En cause, les débuts très chaotiques de l'enquête.
Un sac de vêtements qui disparaît au commissariat, une lettre anonyme introuvable au bureau du procureur... Quatre ans après la mort de Kamel Kerrar, retrouvé noyé dans la Scarpe, ses proches craignent plus que jamais que la disparition de ces preuves ne porte préjudice à l'enquête.
Sa famille a porté plainte contre X lundi pour "destruction ou modification de preuves d'un crime", a indiqué son avocat Me Damien Legrand.
Le 26 décembre 2014, au lendemain de Noël, le corps de Kamel Kerrar est retrouvé dans la Scarpe, les mains liées derrière le dos et les pieds attachés par les lacets.
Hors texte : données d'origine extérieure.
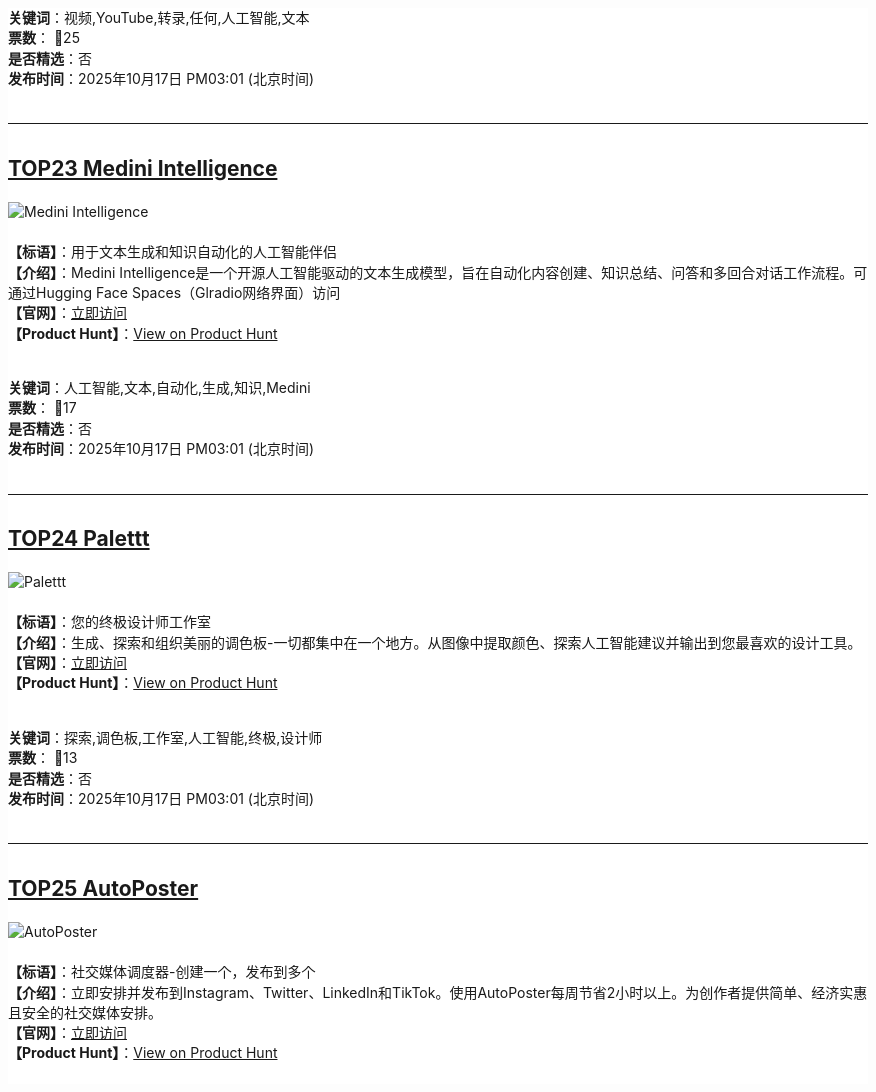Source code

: **关键词**：视频,YouTube,转录,任何,人工智能,文本<br />
**票数**： 🔺25<br />
**是否精选**：否<br />
**发布时间**：2025年10月17日 PM03:01 (北京时间)<br /><br />

---

## [TOP23    Medini Intelligence](https://www.producthunt.com/products/medini-intelligence)
![Medini Intelligence]()<br /><br />
**【标语】**：用于文本生成和知识自动化的人工智能伴侣<br />
**【介绍】**：Medini Intelligence是一个开源人工智能驱动的文本生成模型，旨在自动化内容创建、知识总结、问答和多回合对话工作流程。可通过Hugging Face Spaces（Glradio网络界面）访问<br />
**【官网】**：[立即访问](https://www.producthunt.com/r/3F3ERKSH4YPBFB)<br />
**【Product Hunt】**：[View on Product Hunt](https://www.producthunt.com/products/medini-intelligence)<br /><br />

**关键词**：人工智能,文本,自动化,生成,知识,Medini<br />
**票数**： 🔺17<br />
**是否精选**：否<br />
**发布时间**：2025年10月17日 PM03:01 (北京时间)<br /><br />

---

## [TOP24    Palettt](https://www.producthunt.com/products/palettt)
![Palettt]()<br /><br />
**【标语】**：您的终极设计师工作室<br />
**【介绍】**：生成、探索和组织美丽的调色板-一切都集中在一个地方。从图像中提取颜色、探索人工智能建议并输出到您最喜欢的设计工具。<br />
**【官网】**：[立即访问](https://www.producthunt.com/r/HKDWYPTHWNCDFD)<br />
**【Product Hunt】**：[View on Product Hunt](https://www.producthunt.com/products/palettt)<br /><br />

**关键词**：探索,调色板,工作室,人工智能,终极,设计师<br />
**票数**： 🔺13<br />
**是否精选**：否<br />
**发布时间**：2025年10月17日 PM03:01 (北京时间)<br /><br />

---

## [TOP25    AutoPoster](https://www.producthunt.com/products/autoposter)
![AutoPoster]()<br /><br />
**【标语】**：社交媒体调度器-创建一个，发布到多个<br />
**【介绍】**：立即安排并发布到Instagram、Twitter、LinkedIn和TikTok。使用AutoPoster每周节省2小时以上。为创作者提供简单、经济实惠且安全的社交媒体安排。<br />
**【官网】**：[立即访问](https://www.producthunt.com/r/NV57PA5W3ZTUOP)<br />
**【Product Hunt】**：[View on Product Hunt](https://www.producthunt.com/products/autoposter)<br /><br />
Mais les débuts de l'enquête sont chaotiques : un sac contenant les vêtements de la victime mis à sécher disparaît du commissariat de Maubeuge.
Des preuves qui disparaissent
"Les vêtements qui avaient été appréhendés au cours de l’examen du corps de Monsieur Kamel Kerrar, placés au commissariat de police de Douai [dans une chaufferie faisant habituellement usage de salle de séchage], y ont été perdus", peut-on lire dans la plainte que nous nous sommes procurée. "Seuls quelques effets demeurent ainsi exploitables, ce qui prive l’enquête de moyens de preuve tout à fait essentiels."
En même temps, une lettre anonyme dénonçant un meurtre – et assurant qu'il ne s'agit pas d'un suicide – disparaît du bureau du procureur. Deux faits qui, pour la famille, risquent d'entraver l'enquête. "On aurait pu, par exemple, trouver du sang sur les vêtements ou sur la lettre", confie Me Damien Legrand. Et une analyse ADN aurait accéléré l'enquête.
"Engager la responsabilité de la justice"
D'autant plus que la police avait rapidement classé l'affaire sans suite, concluant à un suicide. Une aberration pour la famille, pour qui il était impossible que le jeune homme noue quoi que ce soit. "Mon petit frère avait une grosse maladie : la sclérose en plaques. Son bras droit, il ne pouvait pas l'utiliser, il ne savait pas manger avec sa main droite", soulignait son frère Abdelhadif en 2016.
Mais les Kerrar n'abandonnent pas et, en 2016, l'enquête est ré-ouverte. Pourtant, la famille et son avocat craignent que la disparition de ces preuves ait "beaucoup entravé l'enquête".
Une plainte a donc été déposée contre X lundi, avec deux objectifs : d'abord, "pour engager la responsabilité de la justice" dans l'hypothèse où l'enquête n'aboutirait pas, mais aussi pour demander au procureur de la République de Douai de faire en sorte que la juge d'instruction – déjà chargée de l'enquête sur l'homicide – se voit confier celle portant sur les preuves.